_Parts of the exercise_.
**A)** From the text below on Arduino syntax rules, list every sample {id-user} name that it gives.
**B)** According to the text below on Arduino syntax rules, how does the editor make reserved words easy to spot?
**C)** Extend the text below on Arduino syntax rules, starting right after its last sentence.

====== Provided text ======

We'll start with some things we had in our attempt at syntax rules for English!...

{digit}::='0'|'1'|'2'|'3'|'4'|'5'|'6'|'7'|'8'|'9'|
{letter}::= 'a'|'b'|'c'|'d' .. and so on up to... 'x'|'y'|'z'
{number}::={digit}+
{space}:==' '

-------------------
Watch it... next will take some reading and re-reading...

RESERVED WORDS: The language has many words which are "reserved". They already have a meaning. You are not allowed to use them for other things. Some you may have come across already: pinMode, digitalWrite, delay. Note that case matters. "PINmode" is "a different word" from "pinMode", as far as the Arduino language is concerned. (Even though you CAN, it is a Bad Idea to use something like PINmode, an unreserved word, when pinMode, a reserved word, exisits.)

Reserved words are quite easy to spot... the editor gives them colors. I've cheated in not doing rules to say all of that. Sorry. But not as sorry as you would have been if I'd done it "properly".

I'm going to "cheat" again here too, and not use our system rigously to tell you that we're going to use {id-user} to mean "a letter, followed by any mix of letters*, digits*, and underscores*, in any "mix", which, together, do not make up a RESERVED WORD". (The *'s ARE from our rule system, to say that you can have none or more of any of those.) That Shortcut saved you a very tedious "proper", "with the rules" block of text to say the same thing the hard way with a "{id-user}:==" rule.

Some sample {id-user}s: myVariable, bTmp, bTmpByJS, bHowLongOn

In a moment, I am going to use {block-stmts}. We haven't said what that is yet. We should have done. We will in a little while.

I already warned you to read carefully. Consider that warning doubled.... Now we come to...

{decl-func}:==
     'void'{space}{{'setup'}|{'loop'}|{id-user}}()
               '{'
                   {block-stmts}
               '}'

Examples first, still being vague about the {block-stmts} part...

====== Record excerpts ======

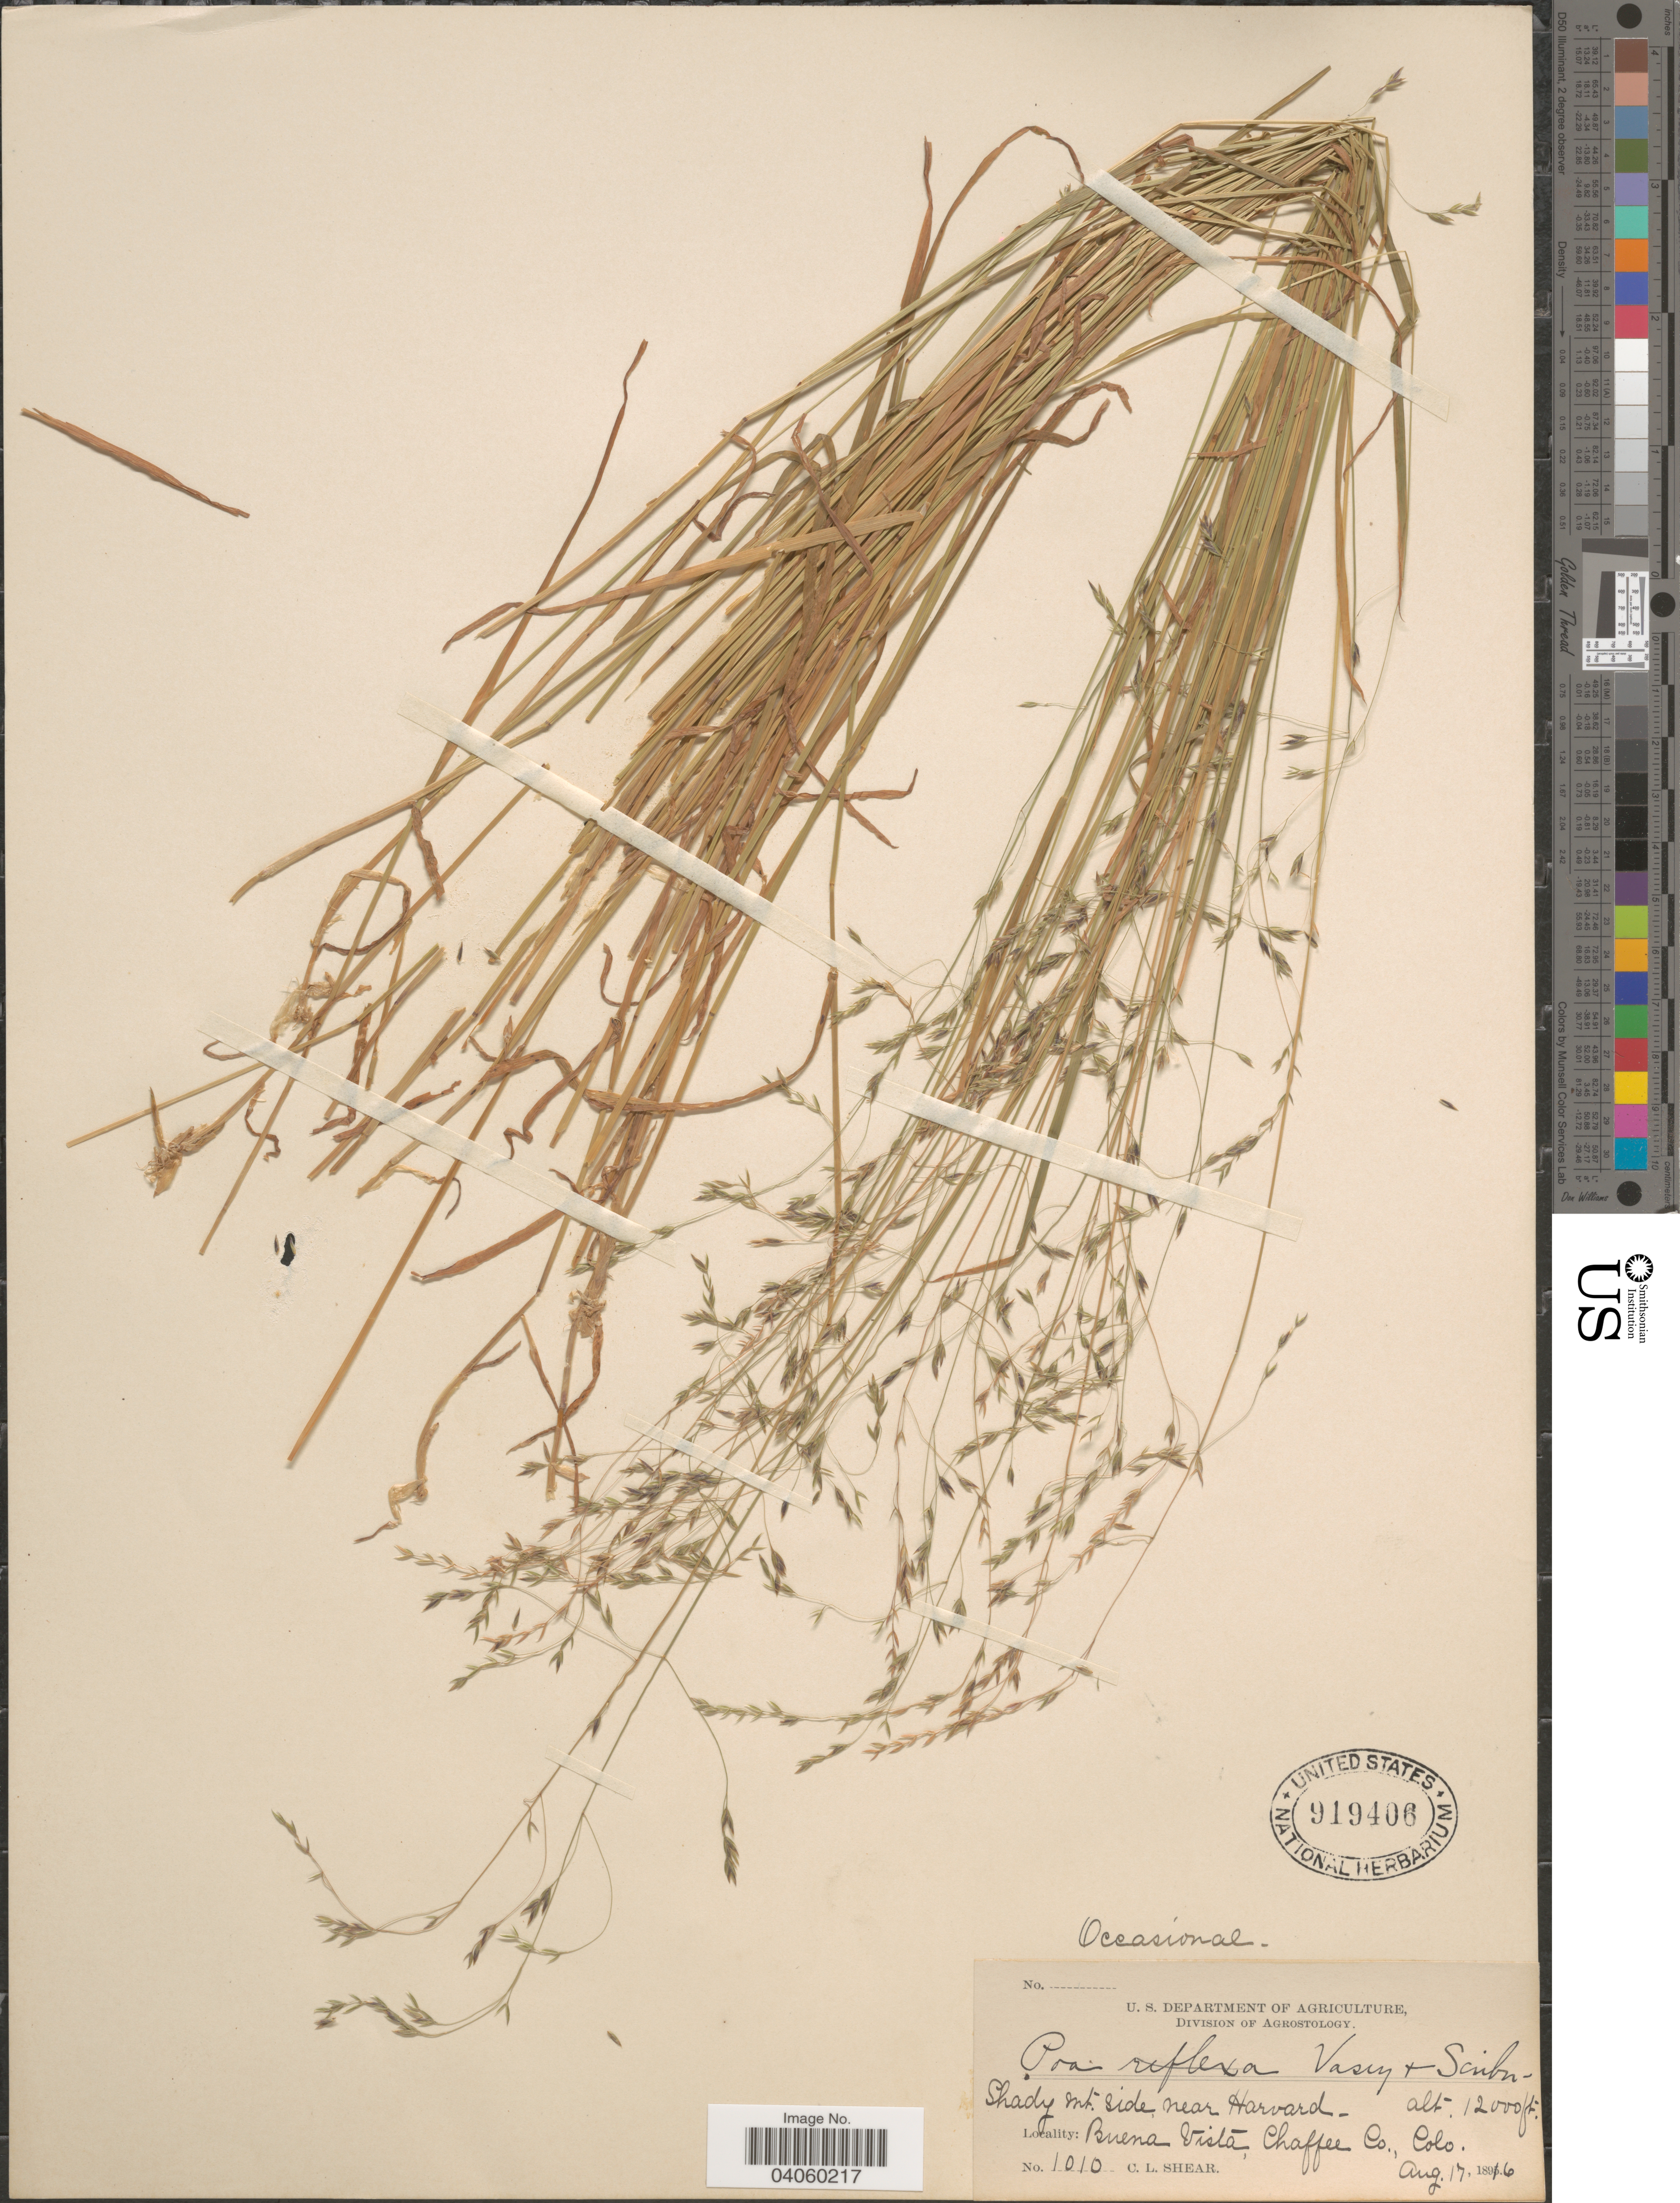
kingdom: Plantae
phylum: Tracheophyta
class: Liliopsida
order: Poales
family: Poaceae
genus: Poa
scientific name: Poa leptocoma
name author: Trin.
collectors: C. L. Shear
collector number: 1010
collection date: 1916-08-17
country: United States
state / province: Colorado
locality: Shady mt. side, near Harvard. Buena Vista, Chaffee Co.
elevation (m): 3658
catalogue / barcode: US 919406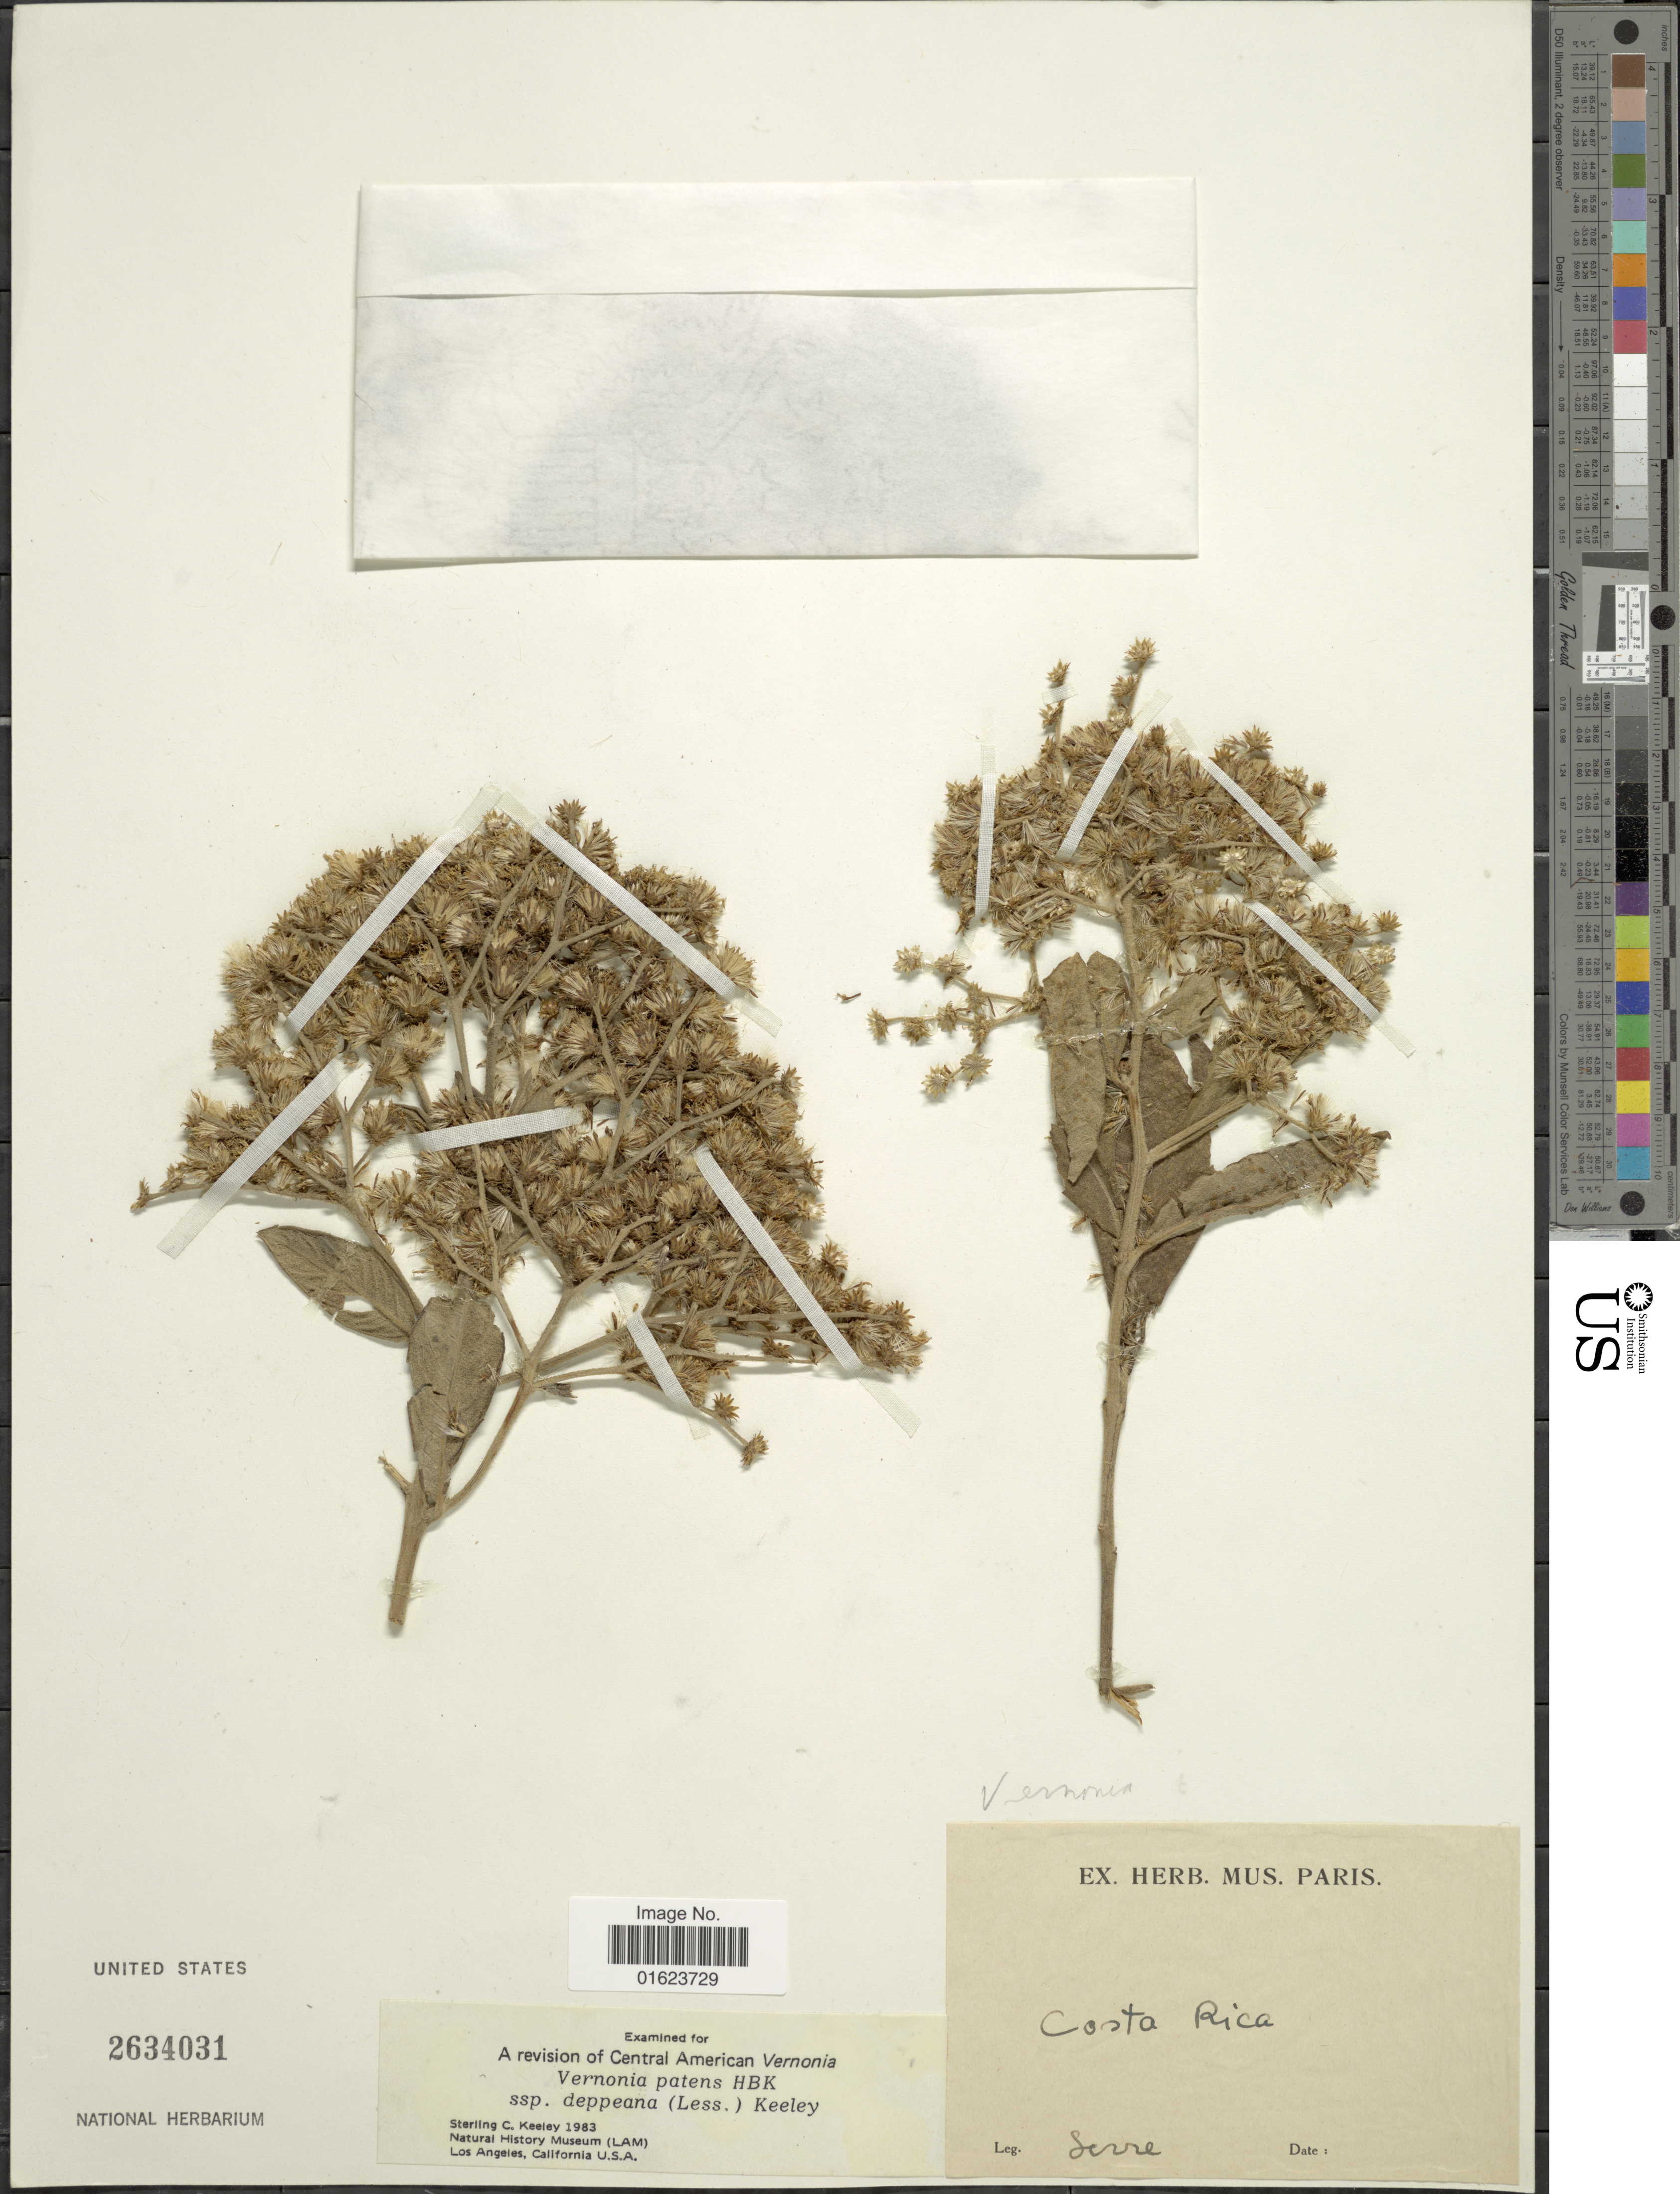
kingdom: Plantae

======

_Exercise results_.
**A)** myVariable, bTmp, bTmpByJS, bHowLongOn

**B)** The editor gives them colors.

**C)**
For all of these, we will use "int x=5" for the {decl-func} required by the rule...

void setup()
   {
     int x=5
   }
2

void loop()
   {
     int x=5
   }


void OneNamedByMe()
   {
     int x=5
   }

Right.. back to reading just "hard", not "doubly hard".

How does our rule tell use that's what a {decl-func} is? ("decl-func" for "the declaration of a function", by the way. Whatever a "function" might be! (We'll come to it!))

{decl-func}:==
     'void'{space}{{'setup'}|{'loop'}|{id-user}}()
               '{'
                   {block-stmts}
               '}'

The rule says (for now) that every {decl-func} begins with "void", followed by a space. So far so good! Then we have either: "setup", or (because of the |, remember) "loop", or a {user-id}. "OneNamedByMe" was a {user-id}... an id created by the programmer, the "user".

THEN, according to the rule (which is right) we have two normal brackets... ()

THEN a "{"... that actual character, in our program. HERE it has nothing to do with how we use in in our rules, say for things like "{user-id}".

Re-read that last one. Sorry. Sigh.

The the mysterious block of statements. In the examples, the {block-stmts} was "int x=5"

AND LASTLY, a "}".

And THAT's a {decl-func}!!

Take a deep breath. Make a cup of coffee. And go back to where I said "Watch it" and read the section again. You won't "get" all of it the first two times... but it will prepare you to start using the ideas, and with use they will become good friends.

(A small digression: {decl-func}s don't always start with "void". What else can go there, why, is a story for another time. End of digression!)

So what's a {block-stmts} ?

It's a block! Of statements!

So we start with "What's a statement", and for now, I am just going to show you four examples of "a statement", in other words, a {stmt}...

Sample statements:

int x=5

pinMode(13,OUTPUT)

delay(200)

Not too terrible?

NOW I can say what a {block-stmts} is!...

{block-stmts}:=={stmt}';'+

In other words, a block of statements is one or more statements, with a semicolon after each one, including the last.

That may seem a simple enough idea... and it is. But you'll be amazed at how many times a missing... or extra... semicolon makes a nuisance of itself.

HURRAH!!! THAT's the back of this problem broken. You have a way to go yet, but the hardest bits are behind us!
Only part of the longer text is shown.